— Развлекайся, — звук шлепка. — Она тебе не откажет, правда, шлюшка? Нам тут ждать не меньше часа.
— Я, — голос Кати пытается быть не совсем уж дрожащим, — сахар вам положу? Сколько ложек?
— Положи, положи, — усмехнулся главный. — Две ложки, и перемешай хорошо. Сделаешь хороший чай — и мы к тебе будем потом добрее.
Вот же… можно подумать, при тех зарплатах, что у них, они не в состоянии пойти в приличный бордель. Но дело ведь не в сексе, так? Дело в желании взять что-то силой, унизить, доказать.
Катя послушно звенела ложками, то ли не осознавая, что её тактика «быть послушной девочкой, и тебя не тронут» не работает, то ли убеждая себя в обратном.
Или… работает? Я поглядел на её отца. Избитый, окровавленный, тот ничего не говорил, только тихо скулил и уползал в свою комнату. Вот и вся его бравада, а с дочерью пусть делают что захотят.
С её же точки зрения, всё работает правильно. Если она будет послушной — что бы они с ней не творили — то ей не причинят боль. Идеально, и так оно и случится.
Сначала хостел с Пашей и его «товарищами по хобби», затем это. Почему мне начинает казаться, что всё наше общество делится на хищников и жертв?
А главное, как бы мне не хотелось держаться в стороне от этой по-животному жестокой схемы, едва ли у меня это получится. Вот даже сейчас мой выбор прост. Сдохнуть, так или иначе — а я не сомневался, что корпорации прикончат меня сразу, как я перестану быть им нужен — или…
Лёгкий толчок вперёд. Еле заметный, такой, чтобы скабрезничающие с Катей и ржущие амбалы ничего не заметили. Они расслаблены, это хорошо. Они не ждут подвоха. Пока. Но они профессионалы своего дела, и не стоит забывать, как главный мигом забыл все шуточки, когда было нужно.
Ещё толчок. Это чертовски больно — ползти на разбитых костях, особенно наваливаясь на них всем весом, чтобы сидящие рядом ничего не заметили. Но кое-что я всё же мог сказать точно — если я этого не сделаю, будет куда больнее. Подползать вплотную мне не нужно — только на расстояние, с которого я смогу быстро коснуться лежащего на полу тела; главное — удержаться и не издать ни звука по пути…
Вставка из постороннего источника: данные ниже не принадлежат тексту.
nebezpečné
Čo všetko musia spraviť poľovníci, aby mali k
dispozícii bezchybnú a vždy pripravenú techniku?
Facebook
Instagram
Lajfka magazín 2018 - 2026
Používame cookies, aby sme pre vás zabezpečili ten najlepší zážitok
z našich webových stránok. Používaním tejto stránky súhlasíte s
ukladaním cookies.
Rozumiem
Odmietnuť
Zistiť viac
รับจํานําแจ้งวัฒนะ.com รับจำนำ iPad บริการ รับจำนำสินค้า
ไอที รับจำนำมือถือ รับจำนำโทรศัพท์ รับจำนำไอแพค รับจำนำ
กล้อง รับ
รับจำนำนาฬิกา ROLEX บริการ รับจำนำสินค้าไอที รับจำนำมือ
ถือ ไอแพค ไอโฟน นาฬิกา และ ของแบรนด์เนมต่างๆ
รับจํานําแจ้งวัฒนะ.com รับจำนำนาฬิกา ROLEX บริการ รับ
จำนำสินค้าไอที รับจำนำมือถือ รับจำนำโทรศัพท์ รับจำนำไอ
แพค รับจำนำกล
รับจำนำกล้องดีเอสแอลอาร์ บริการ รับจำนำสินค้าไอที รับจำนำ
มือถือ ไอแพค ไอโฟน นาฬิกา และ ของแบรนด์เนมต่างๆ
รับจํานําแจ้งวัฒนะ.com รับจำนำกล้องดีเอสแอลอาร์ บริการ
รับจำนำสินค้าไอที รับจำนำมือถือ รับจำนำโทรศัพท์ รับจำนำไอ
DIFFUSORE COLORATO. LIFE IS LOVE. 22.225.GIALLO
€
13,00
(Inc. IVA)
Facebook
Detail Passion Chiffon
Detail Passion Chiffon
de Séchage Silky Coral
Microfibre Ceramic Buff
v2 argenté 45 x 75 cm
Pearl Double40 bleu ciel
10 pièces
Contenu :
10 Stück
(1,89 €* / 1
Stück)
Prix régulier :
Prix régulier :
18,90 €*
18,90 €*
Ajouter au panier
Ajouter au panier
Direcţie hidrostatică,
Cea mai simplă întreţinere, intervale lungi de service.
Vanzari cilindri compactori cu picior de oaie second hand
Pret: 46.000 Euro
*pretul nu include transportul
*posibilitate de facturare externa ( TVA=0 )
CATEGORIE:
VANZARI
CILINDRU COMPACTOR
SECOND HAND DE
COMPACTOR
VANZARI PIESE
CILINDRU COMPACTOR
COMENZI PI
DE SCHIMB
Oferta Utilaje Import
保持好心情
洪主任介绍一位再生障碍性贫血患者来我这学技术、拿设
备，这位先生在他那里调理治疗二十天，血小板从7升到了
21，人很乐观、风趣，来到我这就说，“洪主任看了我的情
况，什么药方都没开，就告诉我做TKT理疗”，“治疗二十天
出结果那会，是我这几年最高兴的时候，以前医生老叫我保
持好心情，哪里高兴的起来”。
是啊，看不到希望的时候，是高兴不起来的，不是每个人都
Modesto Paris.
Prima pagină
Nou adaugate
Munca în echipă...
— Эй, сучка! — сзади раздался хмыкающий голос одного из амбалов. — Неси аккуратнее, а?
Короткий, тихий вскрик Кати и звон упавшей чашки. Что сейчас произошло? Она правда выронила чашку — или амбал выбил ту из её руки, чтобы понаблюдать, как та будет оправдываться?
Кажется, второе.
— Э! — в окрике столько насмешки, что можно открывать своё стендап-шоу. — Куда пошла?
— Я налью новую… — Катя говорит так тихо и робко, что её с трудом слышно.